■ **Source text**
Weglarz, Saunders, Lawrie On Canadian Olympic Roster

With the Olympics two months away, Team Canada announced its Olympic team, a roster that includes three upper echelon prospects.

The most advanced player and perhaps the best prospect is Mariners center fielder Michael Saunders, who is currently with Triple-A Tacoma. The 21-year-old Saunders began the season with Double-A West Tenn, but a .290/.375/.484 performance in 248 at-bats earned him a promotion to Tacoma, where he is batting .275/.351/.490 in 51 at-bats through 14 games. With his tools and stellar results this year, Saunders has a chance to finish the season as the top prospect in the Mariners organization.

"Once you put on your country’s jersey with your country’s name across the chest is something pretty special, especially when you’re going to be playing in the Olympics," Saunders said earlier in the season before the official roster announcement. "It’s the top international baseball competition. It’s just really exciting and it’s taking a sense of pride out there. You could go 0-for any day, and if you’re helping your nation win, it doesn’t matter. It’s something that’s really special to be able to put on a jersey with your country’s name across the chest."

Indians left fielder Nick Weglarz, another prospect in the midst of an outstanding season, has shown an excellent handle of the strike zone with a strong power stroke out of a 6-foot-3, 245-pound frame. Weglarz, 20, is batting .271/.395/.444 in 295 at-bats for high Class A Kinston.

■ **Data under study**
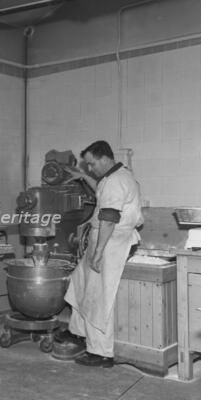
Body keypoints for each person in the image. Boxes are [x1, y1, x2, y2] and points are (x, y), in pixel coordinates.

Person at [62, 140, 143, 368]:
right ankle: (78, 332)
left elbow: (108, 218)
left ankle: (101, 352)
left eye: (91, 164)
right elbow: (100, 188)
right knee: (78, 283)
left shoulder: (116, 181)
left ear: (104, 158)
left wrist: (98, 253)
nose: (90, 168)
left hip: (112, 242)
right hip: (105, 239)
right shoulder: (113, 177)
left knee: (98, 297)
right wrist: (82, 176)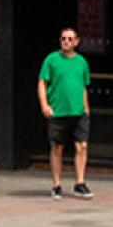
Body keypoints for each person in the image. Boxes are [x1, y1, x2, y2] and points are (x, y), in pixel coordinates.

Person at [37, 26, 92, 199]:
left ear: (76, 42)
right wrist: (44, 105)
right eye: (63, 39)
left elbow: (83, 86)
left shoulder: (82, 62)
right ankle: (57, 184)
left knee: (82, 146)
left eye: (69, 39)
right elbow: (42, 83)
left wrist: (86, 107)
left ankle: (80, 182)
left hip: (78, 110)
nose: (66, 42)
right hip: (58, 111)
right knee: (57, 147)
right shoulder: (51, 60)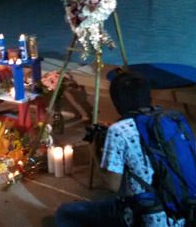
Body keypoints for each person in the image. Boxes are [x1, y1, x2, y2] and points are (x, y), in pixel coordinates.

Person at [55, 71, 185, 227]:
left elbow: (112, 185)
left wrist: (94, 148)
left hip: (144, 216)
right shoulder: (170, 119)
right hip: (178, 210)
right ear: (148, 97)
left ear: (117, 101)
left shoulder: (119, 130)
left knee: (66, 212)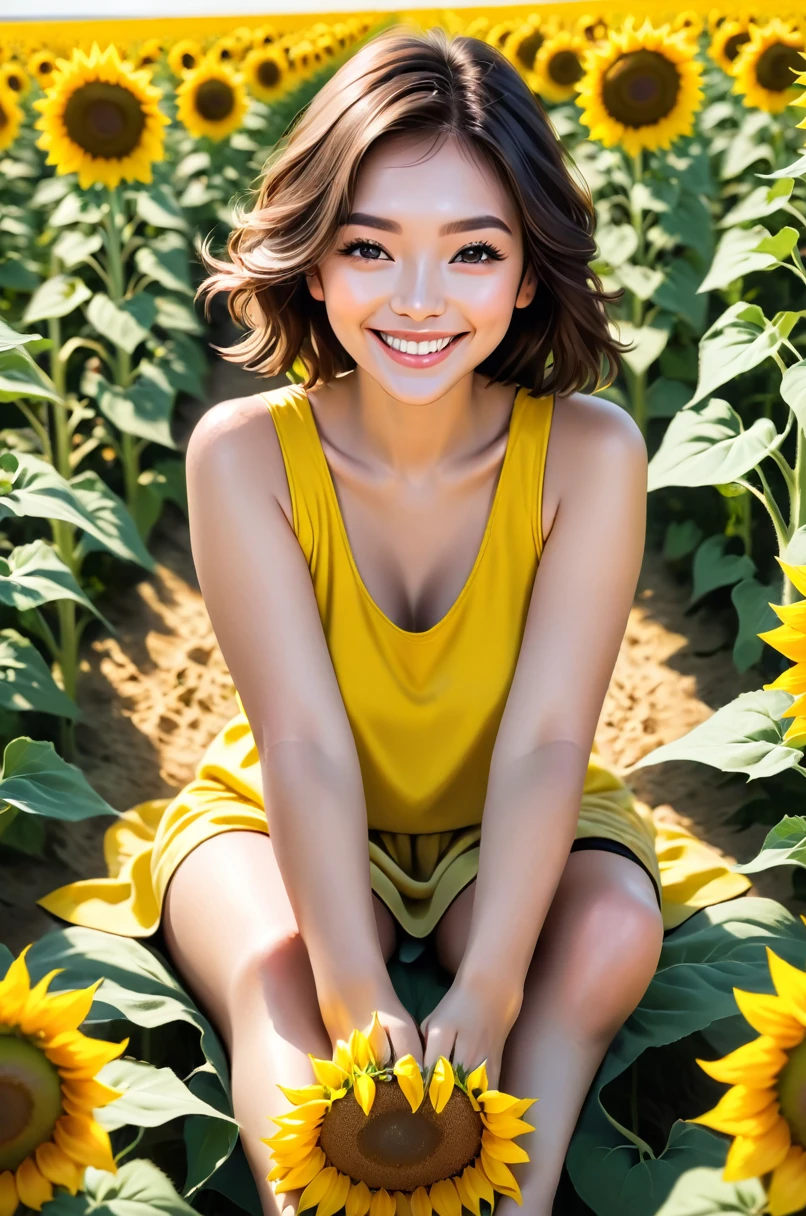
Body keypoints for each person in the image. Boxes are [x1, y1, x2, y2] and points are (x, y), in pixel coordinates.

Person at [39, 25, 751, 1216]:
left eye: (471, 252)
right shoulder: (244, 454)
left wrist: (490, 992)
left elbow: (541, 743)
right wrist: (358, 986)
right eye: (370, 245)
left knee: (604, 940)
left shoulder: (587, 451)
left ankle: (514, 1193)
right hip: (283, 805)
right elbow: (305, 745)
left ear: (529, 274)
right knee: (278, 970)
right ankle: (307, 1196)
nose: (418, 300)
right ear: (314, 263)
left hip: (511, 808)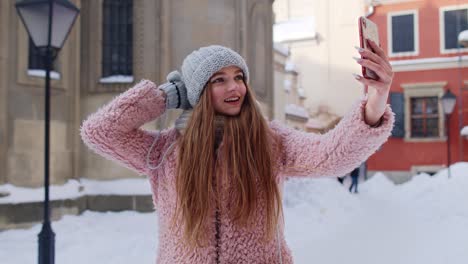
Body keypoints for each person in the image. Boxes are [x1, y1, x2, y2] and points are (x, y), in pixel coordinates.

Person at [80, 42, 394, 264]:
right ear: (196, 93)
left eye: (239, 77)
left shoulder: (269, 141)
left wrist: (376, 100)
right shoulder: (163, 152)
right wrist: (162, 97)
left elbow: (331, 155)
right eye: (219, 80)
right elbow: (99, 132)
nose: (235, 88)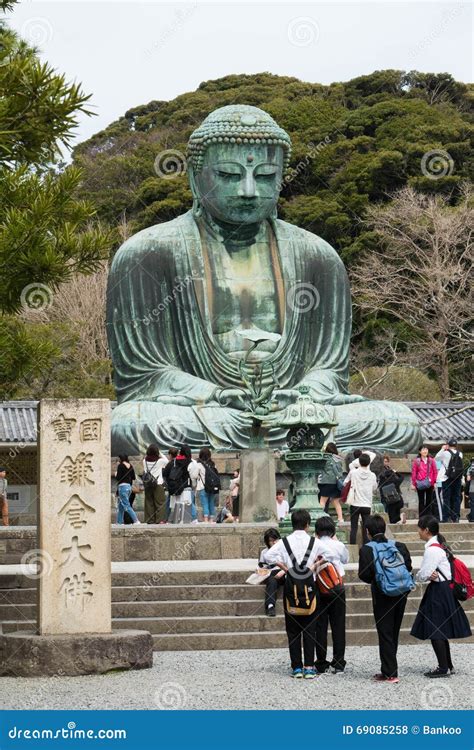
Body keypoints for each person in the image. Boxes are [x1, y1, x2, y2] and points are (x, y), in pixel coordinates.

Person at [411, 516, 471, 676]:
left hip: (438, 590)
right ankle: (447, 665)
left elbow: (423, 574)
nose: (418, 532)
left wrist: (419, 576)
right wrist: (427, 575)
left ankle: (443, 668)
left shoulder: (432, 550)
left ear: (426, 530)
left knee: (435, 629)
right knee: (440, 628)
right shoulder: (441, 546)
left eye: (419, 529)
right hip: (444, 589)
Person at [264, 509, 320, 679]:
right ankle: (309, 666)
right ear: (307, 524)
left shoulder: (284, 542)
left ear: (292, 524)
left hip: (291, 587)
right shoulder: (314, 542)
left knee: (293, 629)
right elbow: (333, 554)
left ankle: (296, 667)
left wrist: (286, 568)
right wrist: (315, 565)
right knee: (310, 628)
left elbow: (268, 556)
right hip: (310, 588)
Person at [358, 514, 412, 683]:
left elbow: (364, 574)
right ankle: (389, 668)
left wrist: (378, 580)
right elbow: (408, 566)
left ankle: (390, 673)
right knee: (393, 631)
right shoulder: (399, 545)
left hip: (382, 594)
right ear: (384, 528)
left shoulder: (367, 549)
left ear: (367, 531)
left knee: (385, 632)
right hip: (401, 592)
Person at [314, 516, 349, 674]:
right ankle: (338, 662)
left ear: (317, 531)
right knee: (338, 625)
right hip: (337, 588)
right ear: (333, 530)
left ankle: (321, 661)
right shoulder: (338, 545)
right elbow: (345, 560)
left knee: (320, 626)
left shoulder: (314, 545)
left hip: (319, 587)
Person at [346, 453, 378, 545]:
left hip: (355, 503)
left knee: (354, 527)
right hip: (367, 504)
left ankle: (352, 548)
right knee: (366, 528)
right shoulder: (372, 475)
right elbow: (374, 487)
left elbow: (346, 482)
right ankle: (366, 547)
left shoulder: (353, 473)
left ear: (359, 462)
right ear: (369, 463)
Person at [163, 445, 199, 524]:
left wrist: (169, 483)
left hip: (175, 486)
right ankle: (194, 519)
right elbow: (193, 476)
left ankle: (177, 519)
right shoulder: (191, 462)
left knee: (177, 503)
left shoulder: (174, 461)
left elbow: (165, 473)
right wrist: (193, 486)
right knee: (188, 503)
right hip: (186, 486)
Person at [435, 439, 464, 523]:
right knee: (456, 497)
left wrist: (442, 449)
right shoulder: (460, 454)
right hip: (457, 478)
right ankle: (456, 517)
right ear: (456, 445)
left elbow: (436, 458)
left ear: (448, 445)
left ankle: (446, 517)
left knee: (446, 498)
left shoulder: (445, 453)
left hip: (446, 477)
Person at [259, 528, 286, 617]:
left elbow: (293, 564)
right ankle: (270, 606)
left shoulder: (285, 549)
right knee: (271, 580)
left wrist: (283, 571)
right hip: (272, 574)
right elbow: (261, 567)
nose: (274, 542)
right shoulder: (264, 552)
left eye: (275, 539)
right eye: (271, 541)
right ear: (267, 542)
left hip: (286, 573)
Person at [318, 442, 345, 523]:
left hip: (326, 482)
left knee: (322, 501)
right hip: (336, 483)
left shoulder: (325, 458)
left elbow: (321, 469)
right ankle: (340, 519)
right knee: (336, 502)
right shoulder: (339, 459)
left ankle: (319, 518)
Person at [142, 444, 168, 524]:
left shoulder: (144, 461)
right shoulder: (160, 461)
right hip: (158, 484)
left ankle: (150, 520)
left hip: (148, 484)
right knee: (160, 503)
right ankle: (159, 520)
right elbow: (166, 461)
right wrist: (159, 453)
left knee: (149, 502)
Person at [378, 455, 406, 525]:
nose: (386, 463)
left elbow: (379, 486)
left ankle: (396, 519)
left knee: (390, 512)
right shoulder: (392, 476)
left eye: (387, 461)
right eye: (385, 461)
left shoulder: (381, 476)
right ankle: (399, 517)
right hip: (396, 498)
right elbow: (402, 477)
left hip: (388, 499)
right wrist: (395, 472)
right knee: (396, 511)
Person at [411, 445, 437, 518]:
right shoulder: (417, 461)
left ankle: (428, 516)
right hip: (420, 483)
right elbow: (414, 472)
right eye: (423, 449)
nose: (425, 451)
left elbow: (435, 472)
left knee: (429, 500)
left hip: (430, 483)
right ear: (420, 452)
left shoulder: (431, 460)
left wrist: (435, 482)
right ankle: (422, 517)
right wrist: (413, 484)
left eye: (426, 449)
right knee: (421, 501)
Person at [196, 447, 219, 522]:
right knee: (211, 503)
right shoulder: (213, 464)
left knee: (205, 503)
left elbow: (195, 475)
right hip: (212, 487)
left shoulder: (199, 465)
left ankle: (206, 519)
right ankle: (211, 519)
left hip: (203, 487)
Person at [115, 455, 140, 525]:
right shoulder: (130, 466)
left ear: (121, 459)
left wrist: (116, 473)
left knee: (126, 505)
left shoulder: (120, 466)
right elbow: (133, 477)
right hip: (128, 487)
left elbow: (118, 478)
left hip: (122, 487)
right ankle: (119, 522)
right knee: (121, 506)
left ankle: (136, 520)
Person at [165, 447, 178, 519]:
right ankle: (178, 517)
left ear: (170, 455)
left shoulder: (169, 464)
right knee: (178, 502)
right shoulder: (179, 463)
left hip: (171, 486)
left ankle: (165, 518)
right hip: (179, 485)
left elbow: (165, 474)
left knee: (168, 502)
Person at [464, 458, 474, 523]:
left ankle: (472, 517)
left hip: (472, 489)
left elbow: (468, 479)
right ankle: (470, 516)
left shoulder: (470, 469)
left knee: (472, 504)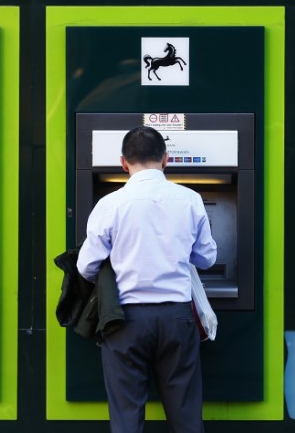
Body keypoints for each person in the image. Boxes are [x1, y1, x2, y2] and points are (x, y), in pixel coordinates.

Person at [77, 125, 217, 433]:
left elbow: (87, 266)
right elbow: (207, 258)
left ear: (124, 163)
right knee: (186, 415)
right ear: (166, 160)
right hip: (177, 318)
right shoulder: (190, 199)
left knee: (126, 416)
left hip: (125, 321)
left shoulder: (109, 204)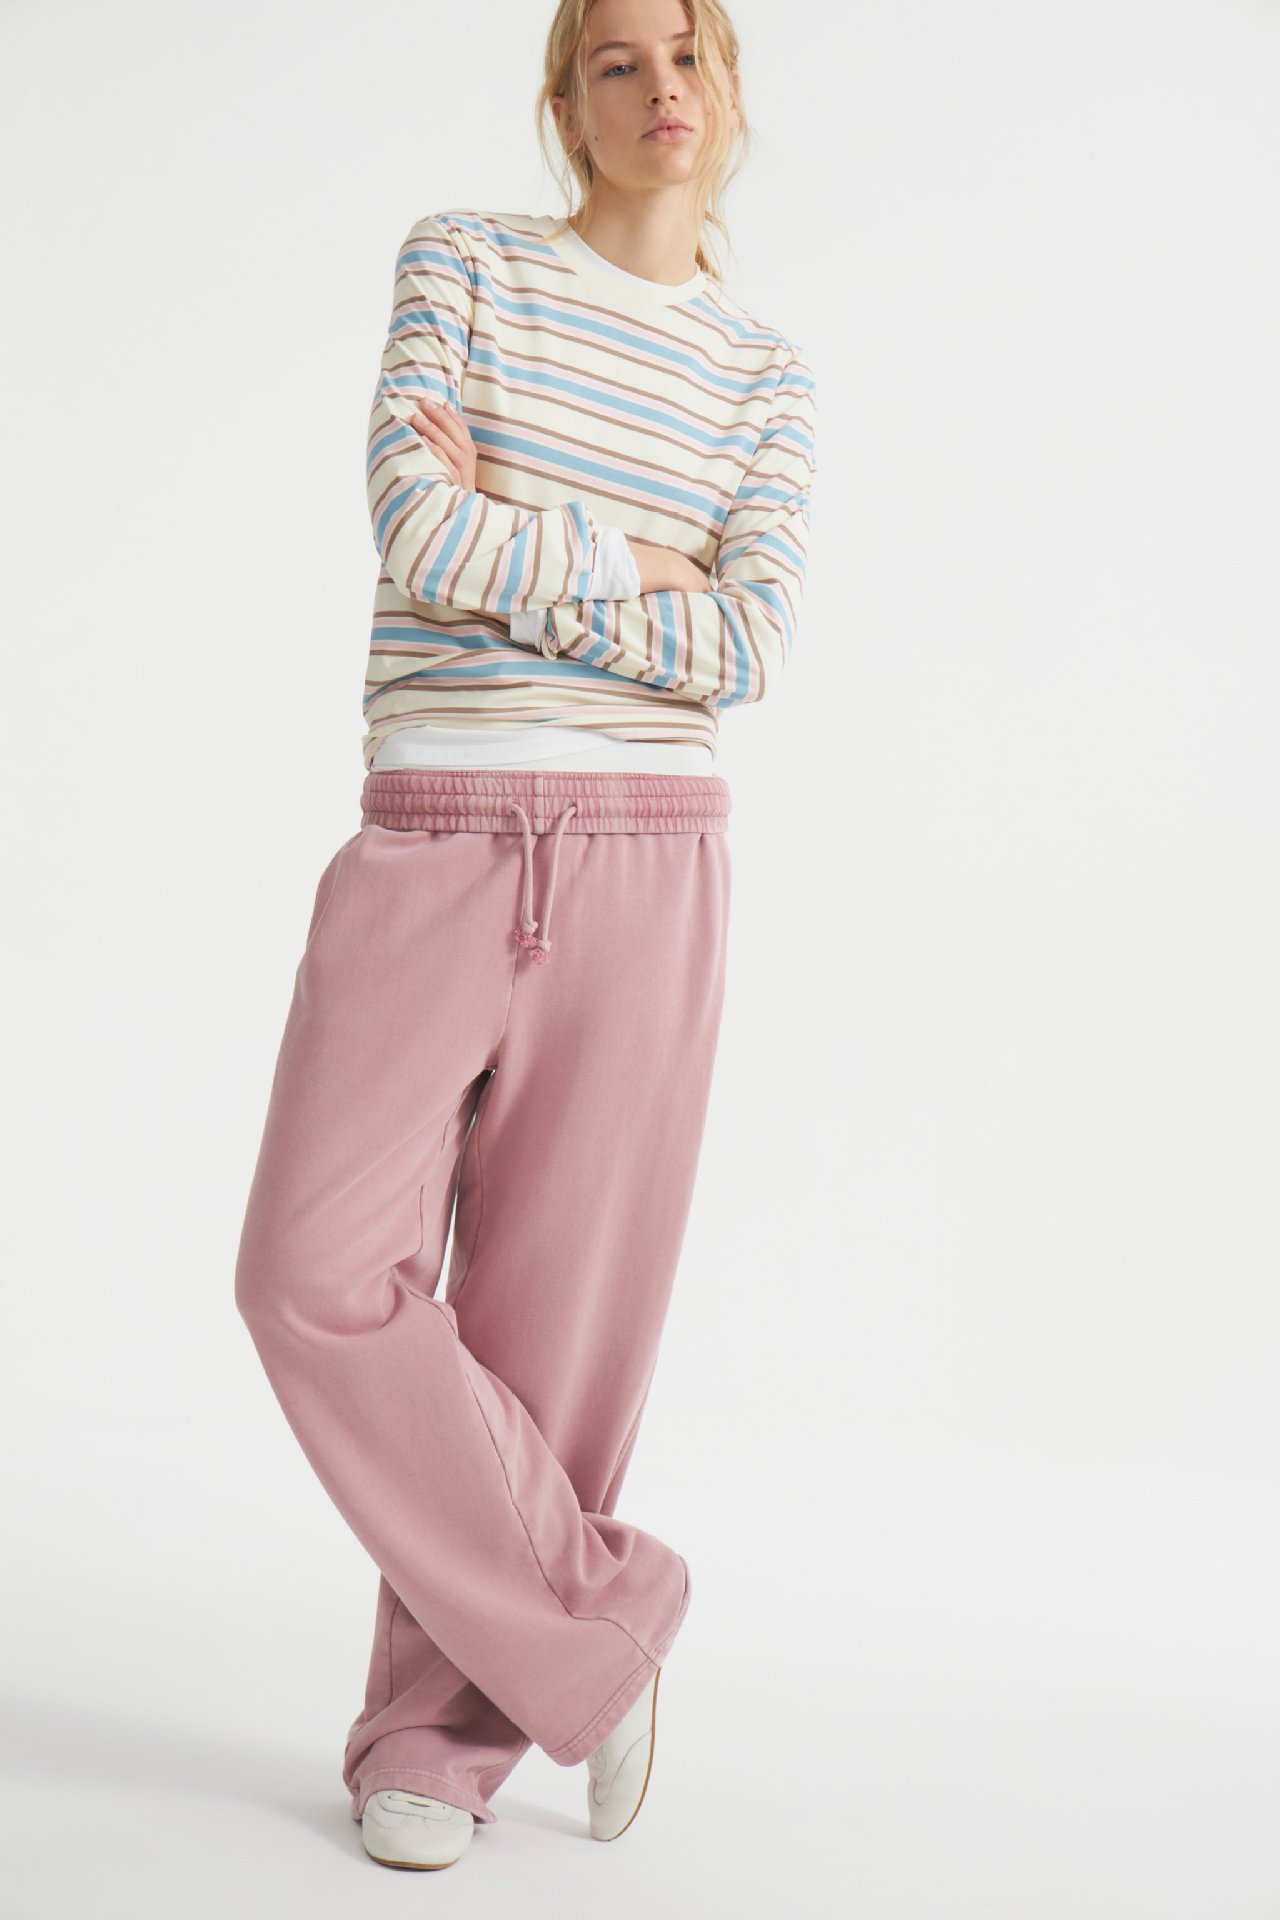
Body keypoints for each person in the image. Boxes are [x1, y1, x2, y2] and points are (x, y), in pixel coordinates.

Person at [233, 0, 817, 1872]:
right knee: (311, 1271)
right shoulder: (466, 264)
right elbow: (416, 525)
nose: (661, 87)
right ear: (564, 103)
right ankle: (600, 1623)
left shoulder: (762, 377)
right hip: (432, 827)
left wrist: (530, 533)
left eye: (688, 53)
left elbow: (745, 644)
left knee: (550, 1336)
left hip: (651, 856)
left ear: (730, 89)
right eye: (616, 61)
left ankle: (439, 1738)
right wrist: (638, 558)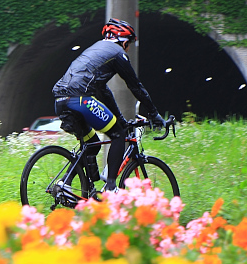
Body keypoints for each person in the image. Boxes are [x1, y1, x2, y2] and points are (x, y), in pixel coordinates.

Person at [52, 18, 165, 192]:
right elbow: (136, 86)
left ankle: (65, 184)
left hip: (60, 101)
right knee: (118, 134)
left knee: (93, 144)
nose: (128, 48)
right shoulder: (117, 53)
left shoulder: (96, 50)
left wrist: (119, 117)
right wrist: (153, 113)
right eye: (129, 45)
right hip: (81, 100)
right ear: (124, 42)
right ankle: (111, 187)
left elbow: (103, 91)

■ **Work task A**
In the article about the Canadian Olympic roster, which club is Michael Saunders currently playing for?
■ **Work task B**
According to the article on the Canadian Olympic roster, why was Saunders promoted from West Tenn to Tacoma?
■ **Work task C**
Carry on the article about the Canadian Olympic roster from its final sentence.
The material has no connection to the article about the Canadian Olympic baseball roster.

■ **Final answer A**
He is with Triple-A Tacoma.

■ **Final answer B**
He earned the promotion with a .290/.375/.484 performance in 248 at-bats for Double-A West Tenn.

■ **Final answer C**
The youngest player on the Canadian team is 18-year-old Brett Lawrie, a first-round draft pick in June who went 16th overall to the Brewers. Lawrie, a catcher from British Columbia, has 70 power on the 20-80 scouting scale, quick wrists and impressive overall athleticism.

One notable prospect omission is Mariners righthander Phillipe Aumont, the team’s first-round pick in 2007 now with low Class A Wisconson. Aumont, 19, hasn’t pitched since June 7 due to an elbow problem.

Team Canada’s roster also features 35-year-old Stubby Clapp, a staple on the Canadian national teams for years who is now a hitting coach for Lexington, the Astros’ low Class A affiliate. Other media outlets originally reported that the Astros had turned down Clapp’s request to leave Lexington to play for the Olympic team, but the team apparently reversed its stance soon thereafter.

Canada qualified for the Olympics in March at the final Olympic qualifying tournament along with Taiwan and South Korea. The United States, Cuba, the Netherlands, Japan and host China will be the other teams in attendance. The US roster is expected to be announced next week.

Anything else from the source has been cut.